Missing the Public Interest?
With all those investors and venture-capitalists locking up rights, and universities licensing nanotechnology to big companies like IBM and General Electric, few institutions seem focused on protecting the rights from being sold off too broadly.
That's a problem, says Michael Gollin, a patent lawyer in Washington and founder of an organization that helps developing nations overcome intellectual-property barriers to gaining access to drugs and agricultural products. He worries that, as universities press ahead with the patenting and licensing of their nanotechnology inventions, the same types of barriers may impede the benefits of those discoveries.
'There's no national or international body that would be looking at the public interest of nanotech,' as the National Institutes of Health and the World Health Organization have begun to do in biotechnology and medicine, he says. 'There should be.'
Mr. Gollin, founder of the nonprofit Public Interest Intellectual Property Advisors, acknowledges that a lot of what is coming out of campus labs right now is not applicable in the third world. The time to take those steps is now, he argues, while there is less at stake, and 'people are more willing to make agreements.'
Lita Nelson, director of licensing at MIT and an advocate for what is called humanitarian licensing, says comparisons to biotechnology are not fair.
'There, in hindsight, we should have worried about it in the beginning,' she says. 'We knew that it was applicable to food and medicine. A good fraction of nanotech isn't, except I guess when it's biotech being called nanotech.'
Others say that at this stage of the nanotechnology revolution, holding back rights would not be practical.
Alan Thomas, director of technology commercialization at the University of Chicago, says that is especially true for the kinds of early-stage inventions now coming out of universities. He cites the technology behind Chicago's best-known nanotech spinoff, Arryx, as an example.
At the beginning, he says, 'it's a rig in a lab and some scientific papers.' To convert that into a product and a company takes millions, and the people putting up the money want assurances that they will have full rights to commercialize the invention. Arryx has raised about $7-million from investors. 'No nonexclusive licensee is going to provide that kind of money,' he says.
As with Mr. Tripathy's idea at UMass, Chicago at first did not think of the micro-robotics technology underlying Arryx to be nanotechnology.

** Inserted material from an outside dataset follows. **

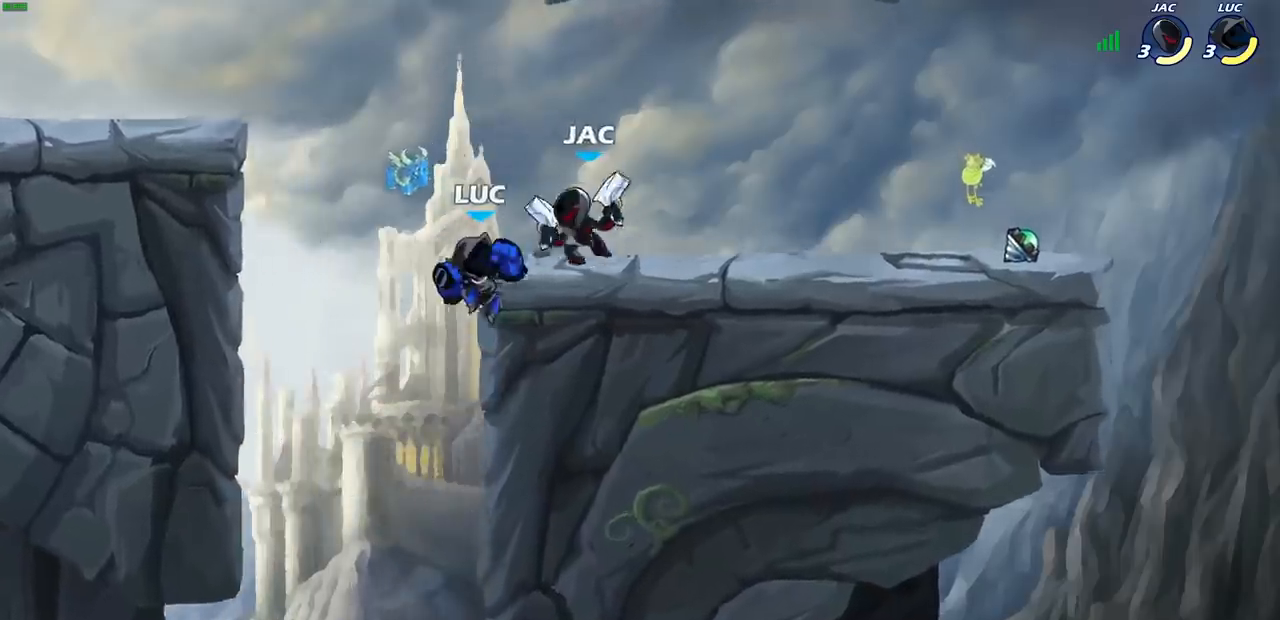
{"buttons": [], "left_stick": "center", "right_stick": "center", "events": [[83, "left_stick", "down-right"], [150, "left_stick", "down-left"], [217, "left_stick", "left"], [233, "R2", "down"], [267, "R1", "down"], [483, "R1", "up"], [483, "R2", "up"], [483, "left_stick", "center"]]}
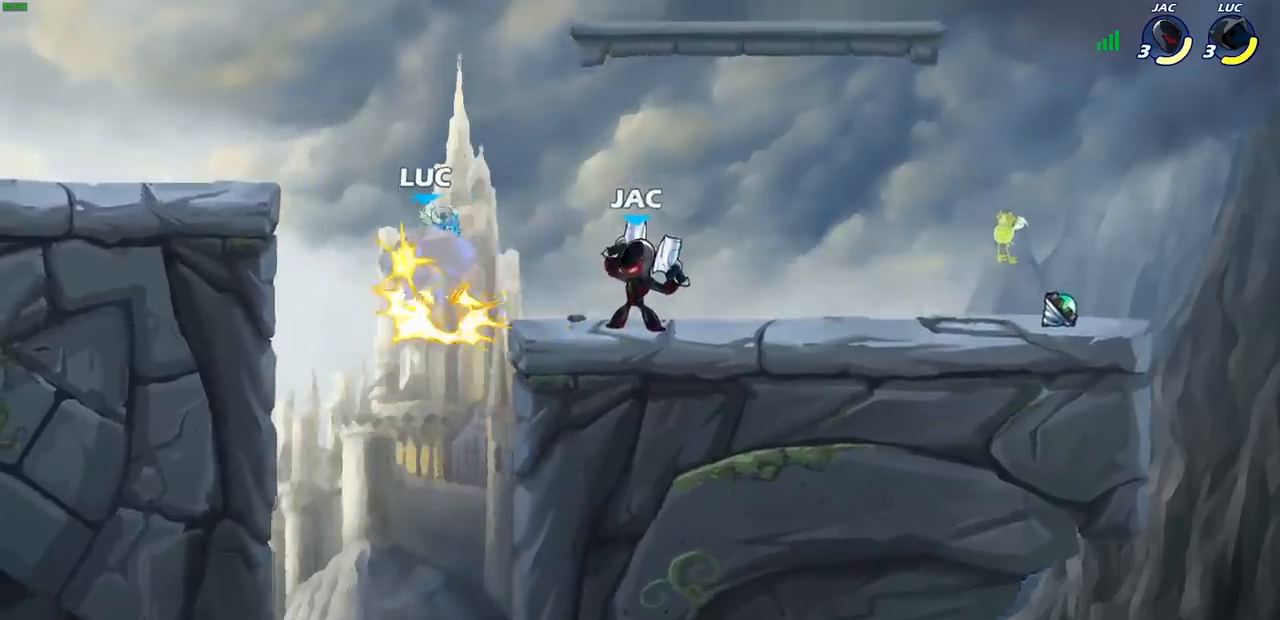
{"buttons": ["CROSS", "R2"], "left_stick": "up-left", "right_stick": "center", "events": [[217, "left_stick", "left"], [283, "CROSS", "down"], [350, "R2", "down"], [350, "left_stick", "up-left"]]}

'Retrospectively, the label 'nano' has been applied to it,' Mr. Thomas says.
At UMass these days, nanotechnology is no longer an afterthought. If an invention involves nanoparticles or nanowires, that's a key part of the pitch to potential backers of start-up companies. Mr. Petrovic, director of commercial ventures, says he is particularly excited about the invention that involves nanospheres. It might be a boon to drug companies, he says, or perhaps a technique for administering cosmetics or nutrient-enhanced foods.
Mr. Petrovic is not sure how the nanosphere invention will play out. But the gleam in his eyes betrays an unmistakable confidence that, in this nano-crazed environment, the invention could be the next Konarka, or an even bigger nanoprize. 'It's something,' he says.